**MATERIAL SHOWN:**
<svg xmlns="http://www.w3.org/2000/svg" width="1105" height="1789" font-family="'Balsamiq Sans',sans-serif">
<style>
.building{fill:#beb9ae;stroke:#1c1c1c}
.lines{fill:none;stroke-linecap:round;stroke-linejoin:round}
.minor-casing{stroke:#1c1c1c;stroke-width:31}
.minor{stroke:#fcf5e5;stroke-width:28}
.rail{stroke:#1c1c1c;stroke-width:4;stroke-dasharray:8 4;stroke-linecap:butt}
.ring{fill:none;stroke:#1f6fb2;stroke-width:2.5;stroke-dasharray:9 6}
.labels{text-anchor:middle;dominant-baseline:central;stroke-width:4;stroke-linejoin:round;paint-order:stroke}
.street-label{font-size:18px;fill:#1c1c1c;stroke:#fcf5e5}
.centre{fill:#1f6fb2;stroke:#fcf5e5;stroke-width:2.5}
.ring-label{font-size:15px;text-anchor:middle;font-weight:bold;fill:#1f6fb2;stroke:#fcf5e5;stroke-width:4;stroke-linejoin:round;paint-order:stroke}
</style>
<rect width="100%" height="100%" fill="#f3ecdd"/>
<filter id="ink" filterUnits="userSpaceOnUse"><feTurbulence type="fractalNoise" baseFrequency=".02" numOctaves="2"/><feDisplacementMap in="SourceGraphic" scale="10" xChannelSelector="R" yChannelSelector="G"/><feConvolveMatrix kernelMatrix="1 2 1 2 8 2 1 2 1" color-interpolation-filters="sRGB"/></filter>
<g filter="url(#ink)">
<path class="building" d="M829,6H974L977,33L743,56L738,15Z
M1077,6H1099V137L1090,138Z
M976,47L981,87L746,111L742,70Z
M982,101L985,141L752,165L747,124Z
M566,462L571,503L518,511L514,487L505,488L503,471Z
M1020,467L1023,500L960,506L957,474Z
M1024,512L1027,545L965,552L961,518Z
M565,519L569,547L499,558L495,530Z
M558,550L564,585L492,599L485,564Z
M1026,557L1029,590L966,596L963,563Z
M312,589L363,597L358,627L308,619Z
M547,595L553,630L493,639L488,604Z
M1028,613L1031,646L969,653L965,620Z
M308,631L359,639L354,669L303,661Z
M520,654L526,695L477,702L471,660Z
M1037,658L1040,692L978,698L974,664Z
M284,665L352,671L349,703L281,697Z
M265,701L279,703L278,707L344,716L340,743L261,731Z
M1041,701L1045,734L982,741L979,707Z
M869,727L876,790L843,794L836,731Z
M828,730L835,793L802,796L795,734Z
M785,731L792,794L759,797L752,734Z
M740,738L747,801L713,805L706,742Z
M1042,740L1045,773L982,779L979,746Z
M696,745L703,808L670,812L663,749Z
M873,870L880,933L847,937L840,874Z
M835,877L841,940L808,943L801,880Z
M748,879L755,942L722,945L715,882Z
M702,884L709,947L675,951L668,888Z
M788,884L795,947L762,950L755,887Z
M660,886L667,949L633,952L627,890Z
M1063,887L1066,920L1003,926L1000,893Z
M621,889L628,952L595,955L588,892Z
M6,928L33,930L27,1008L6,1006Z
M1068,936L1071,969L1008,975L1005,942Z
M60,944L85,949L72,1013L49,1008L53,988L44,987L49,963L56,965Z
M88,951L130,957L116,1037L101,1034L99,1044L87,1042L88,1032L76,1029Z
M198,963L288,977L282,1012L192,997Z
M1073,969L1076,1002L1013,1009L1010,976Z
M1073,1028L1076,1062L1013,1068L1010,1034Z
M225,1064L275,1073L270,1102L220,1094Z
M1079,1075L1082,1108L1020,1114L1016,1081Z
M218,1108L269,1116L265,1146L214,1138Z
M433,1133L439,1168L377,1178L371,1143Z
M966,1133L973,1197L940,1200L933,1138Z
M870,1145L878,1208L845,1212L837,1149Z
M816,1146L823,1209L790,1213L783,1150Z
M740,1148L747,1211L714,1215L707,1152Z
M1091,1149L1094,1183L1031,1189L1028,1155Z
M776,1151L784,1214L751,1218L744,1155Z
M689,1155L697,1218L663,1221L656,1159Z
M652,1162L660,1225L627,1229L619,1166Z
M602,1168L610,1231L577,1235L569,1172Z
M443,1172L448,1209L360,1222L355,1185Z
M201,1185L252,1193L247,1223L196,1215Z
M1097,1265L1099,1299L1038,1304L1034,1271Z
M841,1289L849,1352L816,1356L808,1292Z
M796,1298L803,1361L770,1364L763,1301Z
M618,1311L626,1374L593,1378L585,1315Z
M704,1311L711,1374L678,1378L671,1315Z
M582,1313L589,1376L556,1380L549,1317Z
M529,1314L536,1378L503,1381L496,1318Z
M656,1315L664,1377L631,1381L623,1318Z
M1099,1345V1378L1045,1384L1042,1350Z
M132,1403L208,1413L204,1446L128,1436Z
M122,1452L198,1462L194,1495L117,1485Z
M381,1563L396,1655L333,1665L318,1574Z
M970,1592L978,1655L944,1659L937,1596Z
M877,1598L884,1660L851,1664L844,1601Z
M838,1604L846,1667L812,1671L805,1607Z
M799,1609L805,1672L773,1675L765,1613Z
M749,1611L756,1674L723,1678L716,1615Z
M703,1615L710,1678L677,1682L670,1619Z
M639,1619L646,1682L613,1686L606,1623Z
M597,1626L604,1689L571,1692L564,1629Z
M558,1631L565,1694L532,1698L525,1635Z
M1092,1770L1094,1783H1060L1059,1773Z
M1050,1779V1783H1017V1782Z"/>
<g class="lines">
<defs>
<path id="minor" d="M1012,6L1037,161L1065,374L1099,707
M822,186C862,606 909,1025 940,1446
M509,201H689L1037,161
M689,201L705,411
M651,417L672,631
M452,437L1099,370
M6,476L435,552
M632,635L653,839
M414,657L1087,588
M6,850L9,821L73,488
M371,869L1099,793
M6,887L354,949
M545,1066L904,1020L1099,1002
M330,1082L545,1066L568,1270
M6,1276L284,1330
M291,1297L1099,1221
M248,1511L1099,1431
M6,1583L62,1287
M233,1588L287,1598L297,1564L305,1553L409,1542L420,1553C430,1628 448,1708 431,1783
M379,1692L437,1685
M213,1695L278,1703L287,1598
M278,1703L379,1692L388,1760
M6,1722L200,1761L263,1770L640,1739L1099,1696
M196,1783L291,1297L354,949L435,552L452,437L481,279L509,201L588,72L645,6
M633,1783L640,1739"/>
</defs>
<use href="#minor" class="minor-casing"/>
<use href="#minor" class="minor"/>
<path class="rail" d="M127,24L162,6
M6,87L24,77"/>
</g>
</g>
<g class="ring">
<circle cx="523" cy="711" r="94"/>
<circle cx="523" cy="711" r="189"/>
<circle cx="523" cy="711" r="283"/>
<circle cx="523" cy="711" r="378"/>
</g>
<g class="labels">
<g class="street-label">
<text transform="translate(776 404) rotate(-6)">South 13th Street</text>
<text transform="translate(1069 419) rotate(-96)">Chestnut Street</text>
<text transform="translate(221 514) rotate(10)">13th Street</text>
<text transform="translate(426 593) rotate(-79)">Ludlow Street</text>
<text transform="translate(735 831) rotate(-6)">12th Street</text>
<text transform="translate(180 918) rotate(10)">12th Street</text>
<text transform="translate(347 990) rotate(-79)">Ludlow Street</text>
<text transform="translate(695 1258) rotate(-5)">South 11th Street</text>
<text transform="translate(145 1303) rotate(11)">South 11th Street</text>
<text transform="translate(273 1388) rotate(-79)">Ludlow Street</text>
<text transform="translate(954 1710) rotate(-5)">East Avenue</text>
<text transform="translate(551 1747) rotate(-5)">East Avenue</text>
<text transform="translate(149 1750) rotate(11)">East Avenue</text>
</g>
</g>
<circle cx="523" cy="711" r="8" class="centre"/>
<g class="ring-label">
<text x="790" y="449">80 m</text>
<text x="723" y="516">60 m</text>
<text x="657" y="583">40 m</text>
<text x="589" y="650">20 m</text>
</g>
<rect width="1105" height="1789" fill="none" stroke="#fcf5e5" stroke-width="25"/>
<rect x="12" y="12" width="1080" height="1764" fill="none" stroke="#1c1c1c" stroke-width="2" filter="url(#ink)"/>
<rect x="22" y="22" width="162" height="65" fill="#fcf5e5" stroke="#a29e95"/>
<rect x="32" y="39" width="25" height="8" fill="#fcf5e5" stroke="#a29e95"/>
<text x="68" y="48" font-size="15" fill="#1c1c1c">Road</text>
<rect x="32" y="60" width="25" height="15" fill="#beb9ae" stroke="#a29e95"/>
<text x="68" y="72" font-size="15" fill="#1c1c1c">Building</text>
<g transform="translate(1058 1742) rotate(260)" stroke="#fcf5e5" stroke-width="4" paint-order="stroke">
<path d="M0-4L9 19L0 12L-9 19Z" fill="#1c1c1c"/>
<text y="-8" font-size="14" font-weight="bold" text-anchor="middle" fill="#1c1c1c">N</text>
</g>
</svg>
...
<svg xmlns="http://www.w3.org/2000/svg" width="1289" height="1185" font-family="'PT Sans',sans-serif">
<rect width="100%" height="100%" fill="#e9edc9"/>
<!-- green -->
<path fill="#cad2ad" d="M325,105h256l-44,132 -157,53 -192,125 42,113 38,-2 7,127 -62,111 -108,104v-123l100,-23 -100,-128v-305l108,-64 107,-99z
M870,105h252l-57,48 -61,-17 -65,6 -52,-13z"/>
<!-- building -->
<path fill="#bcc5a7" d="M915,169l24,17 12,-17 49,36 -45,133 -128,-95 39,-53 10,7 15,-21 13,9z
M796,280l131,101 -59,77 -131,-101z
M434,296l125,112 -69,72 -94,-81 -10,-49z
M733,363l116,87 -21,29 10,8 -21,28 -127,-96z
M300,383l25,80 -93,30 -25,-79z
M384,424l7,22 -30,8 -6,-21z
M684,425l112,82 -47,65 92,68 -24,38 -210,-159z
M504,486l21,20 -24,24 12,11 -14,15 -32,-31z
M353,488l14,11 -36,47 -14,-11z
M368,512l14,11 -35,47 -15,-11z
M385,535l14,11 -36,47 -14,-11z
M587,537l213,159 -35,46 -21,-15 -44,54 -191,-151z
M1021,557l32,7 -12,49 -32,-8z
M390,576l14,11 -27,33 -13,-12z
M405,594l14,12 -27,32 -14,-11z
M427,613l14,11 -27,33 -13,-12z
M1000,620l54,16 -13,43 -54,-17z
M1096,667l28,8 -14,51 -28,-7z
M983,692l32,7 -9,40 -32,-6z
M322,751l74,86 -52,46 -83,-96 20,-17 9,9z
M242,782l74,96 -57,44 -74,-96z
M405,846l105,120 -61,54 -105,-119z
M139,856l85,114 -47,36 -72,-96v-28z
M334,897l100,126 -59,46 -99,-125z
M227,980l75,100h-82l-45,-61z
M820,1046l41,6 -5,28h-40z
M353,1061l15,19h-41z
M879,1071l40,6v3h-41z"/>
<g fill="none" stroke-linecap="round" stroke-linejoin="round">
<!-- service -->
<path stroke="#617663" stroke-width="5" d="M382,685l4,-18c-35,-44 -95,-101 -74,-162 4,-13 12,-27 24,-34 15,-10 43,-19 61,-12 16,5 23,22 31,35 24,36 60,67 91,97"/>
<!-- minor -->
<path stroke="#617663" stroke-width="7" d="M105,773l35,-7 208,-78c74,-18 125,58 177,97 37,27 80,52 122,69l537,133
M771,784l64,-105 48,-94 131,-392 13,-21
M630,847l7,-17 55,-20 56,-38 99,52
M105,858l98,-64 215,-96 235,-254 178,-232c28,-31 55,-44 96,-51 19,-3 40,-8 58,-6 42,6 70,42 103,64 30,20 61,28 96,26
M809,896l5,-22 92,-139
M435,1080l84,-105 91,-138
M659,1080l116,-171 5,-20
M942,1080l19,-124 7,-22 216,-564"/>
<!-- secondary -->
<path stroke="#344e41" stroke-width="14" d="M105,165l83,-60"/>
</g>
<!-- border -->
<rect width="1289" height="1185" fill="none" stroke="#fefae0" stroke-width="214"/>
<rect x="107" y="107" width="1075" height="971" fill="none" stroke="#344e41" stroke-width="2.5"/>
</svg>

**WORK TASK:** List each line of the records that holds the string "lines".

**REPLY TO THE TASK:**
.lines{fill:none;stroke-linecap:round;stroke-linejoin:round}
<g class="lines">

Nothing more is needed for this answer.